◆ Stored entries

• • • • •

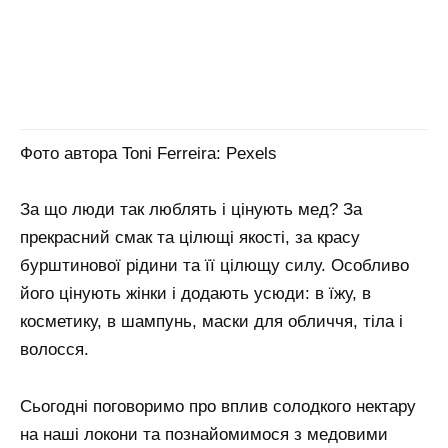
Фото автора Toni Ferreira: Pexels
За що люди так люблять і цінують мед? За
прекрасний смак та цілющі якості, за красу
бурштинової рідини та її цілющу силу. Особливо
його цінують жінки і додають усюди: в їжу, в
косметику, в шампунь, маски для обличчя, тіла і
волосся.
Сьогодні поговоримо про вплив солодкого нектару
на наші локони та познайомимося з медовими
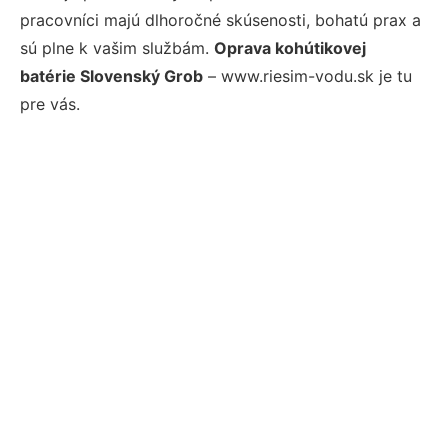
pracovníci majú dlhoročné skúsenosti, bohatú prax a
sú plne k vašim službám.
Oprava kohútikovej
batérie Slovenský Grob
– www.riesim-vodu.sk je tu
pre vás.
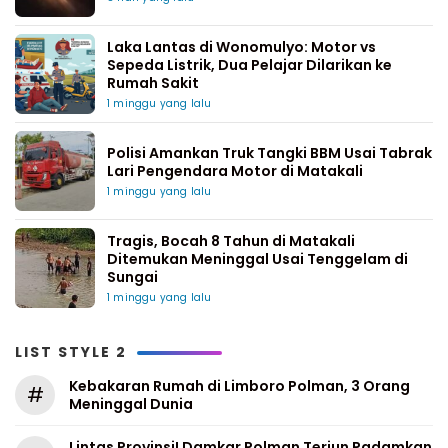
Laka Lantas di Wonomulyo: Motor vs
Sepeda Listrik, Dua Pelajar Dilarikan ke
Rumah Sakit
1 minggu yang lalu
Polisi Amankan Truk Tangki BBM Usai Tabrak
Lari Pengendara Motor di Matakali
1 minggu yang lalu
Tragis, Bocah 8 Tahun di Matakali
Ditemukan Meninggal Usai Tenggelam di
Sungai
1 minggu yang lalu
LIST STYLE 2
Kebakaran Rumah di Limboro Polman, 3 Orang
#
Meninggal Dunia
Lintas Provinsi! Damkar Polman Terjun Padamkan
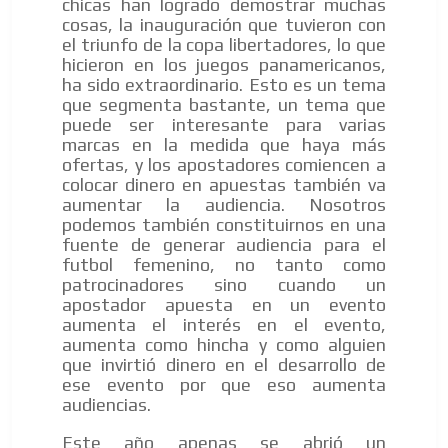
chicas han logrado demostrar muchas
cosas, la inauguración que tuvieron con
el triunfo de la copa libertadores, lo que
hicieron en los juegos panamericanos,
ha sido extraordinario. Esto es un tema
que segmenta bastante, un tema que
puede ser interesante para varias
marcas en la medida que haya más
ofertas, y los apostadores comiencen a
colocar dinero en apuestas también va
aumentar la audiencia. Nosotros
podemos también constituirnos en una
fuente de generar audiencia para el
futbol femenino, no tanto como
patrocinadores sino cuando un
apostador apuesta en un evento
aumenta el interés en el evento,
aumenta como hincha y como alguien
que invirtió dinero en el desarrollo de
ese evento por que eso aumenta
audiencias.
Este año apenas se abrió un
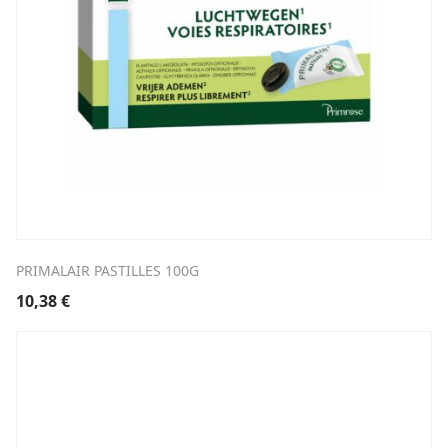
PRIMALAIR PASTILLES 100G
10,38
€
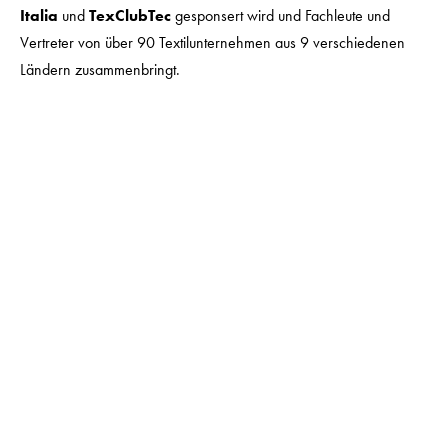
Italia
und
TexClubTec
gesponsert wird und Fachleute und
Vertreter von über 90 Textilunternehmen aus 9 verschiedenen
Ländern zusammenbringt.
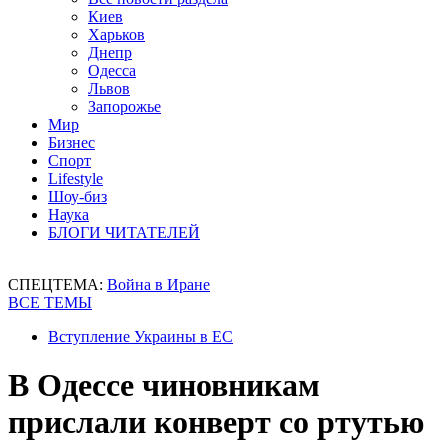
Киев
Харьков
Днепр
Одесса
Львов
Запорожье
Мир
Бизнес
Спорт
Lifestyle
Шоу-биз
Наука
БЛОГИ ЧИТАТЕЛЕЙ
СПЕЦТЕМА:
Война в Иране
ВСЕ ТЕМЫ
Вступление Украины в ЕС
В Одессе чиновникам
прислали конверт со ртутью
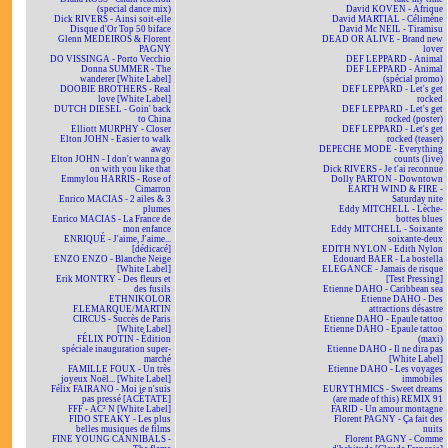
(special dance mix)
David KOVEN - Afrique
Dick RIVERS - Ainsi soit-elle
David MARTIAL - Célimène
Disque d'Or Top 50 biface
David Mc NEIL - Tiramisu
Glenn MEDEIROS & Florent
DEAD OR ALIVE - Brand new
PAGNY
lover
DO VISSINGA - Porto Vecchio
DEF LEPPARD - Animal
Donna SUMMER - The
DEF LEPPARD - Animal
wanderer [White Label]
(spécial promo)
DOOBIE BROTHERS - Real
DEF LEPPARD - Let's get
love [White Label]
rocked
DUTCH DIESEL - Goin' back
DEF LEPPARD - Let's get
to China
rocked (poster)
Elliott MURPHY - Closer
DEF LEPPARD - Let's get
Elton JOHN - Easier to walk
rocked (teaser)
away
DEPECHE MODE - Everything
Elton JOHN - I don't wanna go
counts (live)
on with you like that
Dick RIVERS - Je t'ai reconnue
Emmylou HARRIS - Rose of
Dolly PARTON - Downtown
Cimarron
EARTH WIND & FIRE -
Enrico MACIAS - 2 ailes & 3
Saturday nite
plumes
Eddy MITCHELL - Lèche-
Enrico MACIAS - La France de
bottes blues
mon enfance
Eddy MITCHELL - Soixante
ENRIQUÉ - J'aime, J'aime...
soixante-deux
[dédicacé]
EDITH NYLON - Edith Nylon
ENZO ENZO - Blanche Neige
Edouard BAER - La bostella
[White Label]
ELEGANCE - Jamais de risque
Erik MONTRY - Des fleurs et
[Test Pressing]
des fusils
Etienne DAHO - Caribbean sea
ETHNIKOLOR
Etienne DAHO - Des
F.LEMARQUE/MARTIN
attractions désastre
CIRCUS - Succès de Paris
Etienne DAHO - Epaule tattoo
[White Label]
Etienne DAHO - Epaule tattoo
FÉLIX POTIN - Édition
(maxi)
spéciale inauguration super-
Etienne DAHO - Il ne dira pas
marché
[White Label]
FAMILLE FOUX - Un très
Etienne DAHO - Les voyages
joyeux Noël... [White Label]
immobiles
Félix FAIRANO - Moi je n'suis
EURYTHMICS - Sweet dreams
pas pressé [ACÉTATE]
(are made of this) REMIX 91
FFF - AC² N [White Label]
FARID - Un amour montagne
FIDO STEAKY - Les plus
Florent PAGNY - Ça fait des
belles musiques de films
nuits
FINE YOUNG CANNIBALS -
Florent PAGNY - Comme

• • • • •

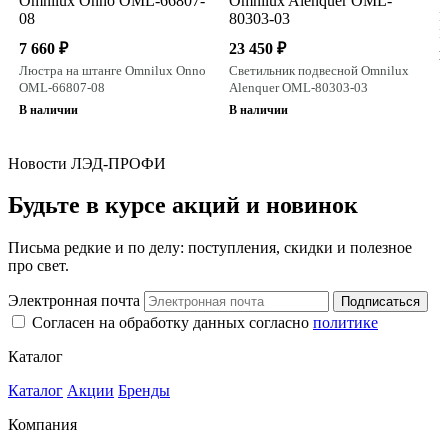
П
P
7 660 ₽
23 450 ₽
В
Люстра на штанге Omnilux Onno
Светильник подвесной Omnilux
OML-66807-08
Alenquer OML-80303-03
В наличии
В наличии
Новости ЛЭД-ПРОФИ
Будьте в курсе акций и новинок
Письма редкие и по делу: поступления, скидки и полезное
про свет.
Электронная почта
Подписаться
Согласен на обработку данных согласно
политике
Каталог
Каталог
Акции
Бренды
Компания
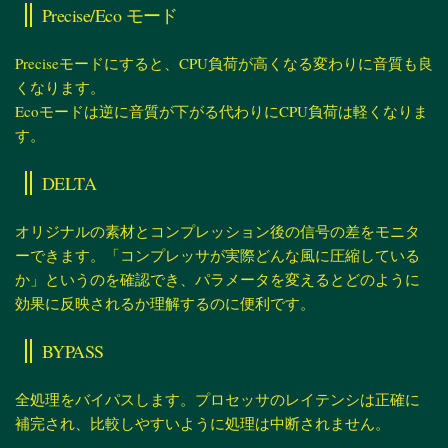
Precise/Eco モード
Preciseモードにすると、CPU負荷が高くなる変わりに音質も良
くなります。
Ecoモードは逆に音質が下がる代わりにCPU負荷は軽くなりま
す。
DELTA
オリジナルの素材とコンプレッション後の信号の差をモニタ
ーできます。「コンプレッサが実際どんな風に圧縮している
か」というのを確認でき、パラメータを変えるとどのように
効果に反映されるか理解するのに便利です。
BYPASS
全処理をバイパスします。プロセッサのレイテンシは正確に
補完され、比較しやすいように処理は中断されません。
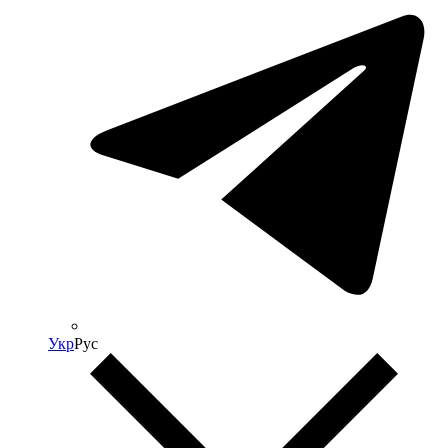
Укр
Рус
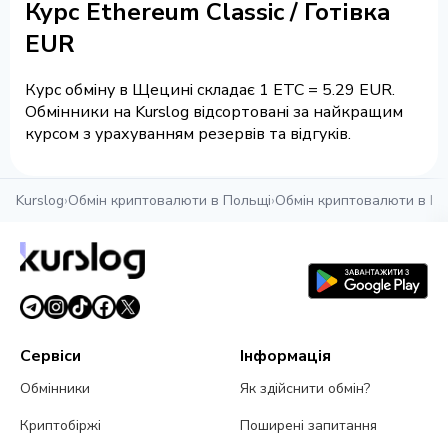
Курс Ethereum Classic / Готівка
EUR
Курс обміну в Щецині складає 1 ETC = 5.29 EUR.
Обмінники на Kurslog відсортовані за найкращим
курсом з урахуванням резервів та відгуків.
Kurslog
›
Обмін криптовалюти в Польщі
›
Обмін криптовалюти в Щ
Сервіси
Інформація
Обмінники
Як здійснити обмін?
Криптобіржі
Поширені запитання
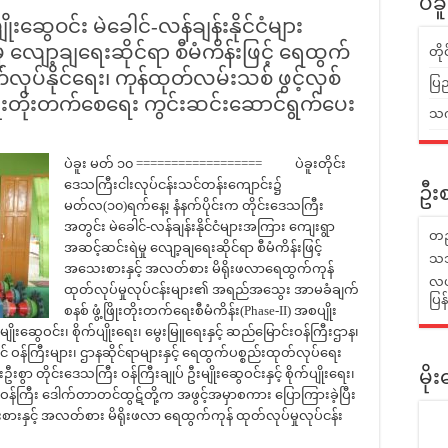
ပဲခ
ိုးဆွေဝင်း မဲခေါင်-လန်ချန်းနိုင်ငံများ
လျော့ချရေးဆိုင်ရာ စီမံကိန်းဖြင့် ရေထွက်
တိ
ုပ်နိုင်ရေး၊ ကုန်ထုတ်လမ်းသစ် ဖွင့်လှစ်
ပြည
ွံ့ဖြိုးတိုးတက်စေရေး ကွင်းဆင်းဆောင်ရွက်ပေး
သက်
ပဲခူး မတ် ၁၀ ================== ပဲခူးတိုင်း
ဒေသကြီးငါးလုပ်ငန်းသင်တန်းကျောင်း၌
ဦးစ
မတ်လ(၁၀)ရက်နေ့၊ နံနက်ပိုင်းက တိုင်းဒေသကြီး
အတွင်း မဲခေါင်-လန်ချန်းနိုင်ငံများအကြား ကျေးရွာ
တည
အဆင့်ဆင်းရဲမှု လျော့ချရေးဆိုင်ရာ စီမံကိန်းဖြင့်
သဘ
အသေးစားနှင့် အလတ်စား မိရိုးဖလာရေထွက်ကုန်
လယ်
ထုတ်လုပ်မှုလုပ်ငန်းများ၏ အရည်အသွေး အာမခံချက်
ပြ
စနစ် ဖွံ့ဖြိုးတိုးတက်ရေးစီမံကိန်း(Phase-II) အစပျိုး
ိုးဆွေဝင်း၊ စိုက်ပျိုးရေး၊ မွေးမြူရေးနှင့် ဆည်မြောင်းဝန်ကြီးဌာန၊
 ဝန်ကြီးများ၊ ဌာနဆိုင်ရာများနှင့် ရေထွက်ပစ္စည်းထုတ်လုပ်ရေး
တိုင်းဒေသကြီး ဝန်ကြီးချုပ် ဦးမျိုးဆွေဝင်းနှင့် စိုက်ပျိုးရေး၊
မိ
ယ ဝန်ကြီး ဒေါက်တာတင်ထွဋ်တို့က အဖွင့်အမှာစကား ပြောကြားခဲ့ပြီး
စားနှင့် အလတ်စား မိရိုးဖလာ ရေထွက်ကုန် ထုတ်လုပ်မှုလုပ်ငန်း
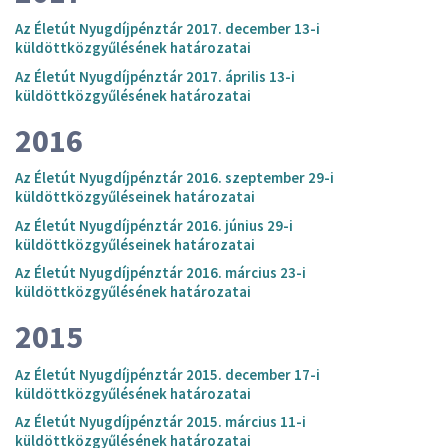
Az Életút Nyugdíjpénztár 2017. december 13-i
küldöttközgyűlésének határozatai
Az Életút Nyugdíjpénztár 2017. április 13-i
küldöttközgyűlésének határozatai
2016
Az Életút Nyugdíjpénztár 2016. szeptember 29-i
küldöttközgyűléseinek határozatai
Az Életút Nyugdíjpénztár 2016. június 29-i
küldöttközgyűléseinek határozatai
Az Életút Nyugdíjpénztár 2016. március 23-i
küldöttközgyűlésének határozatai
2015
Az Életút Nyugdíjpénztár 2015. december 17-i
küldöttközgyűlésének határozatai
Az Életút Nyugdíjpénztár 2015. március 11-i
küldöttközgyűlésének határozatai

• • • • •

◆ WHAT IS REQUIRED
Each line above that contains "JOHN" counts once; report the total of such lines and nothing more.

◆ TASK RESPONSE
2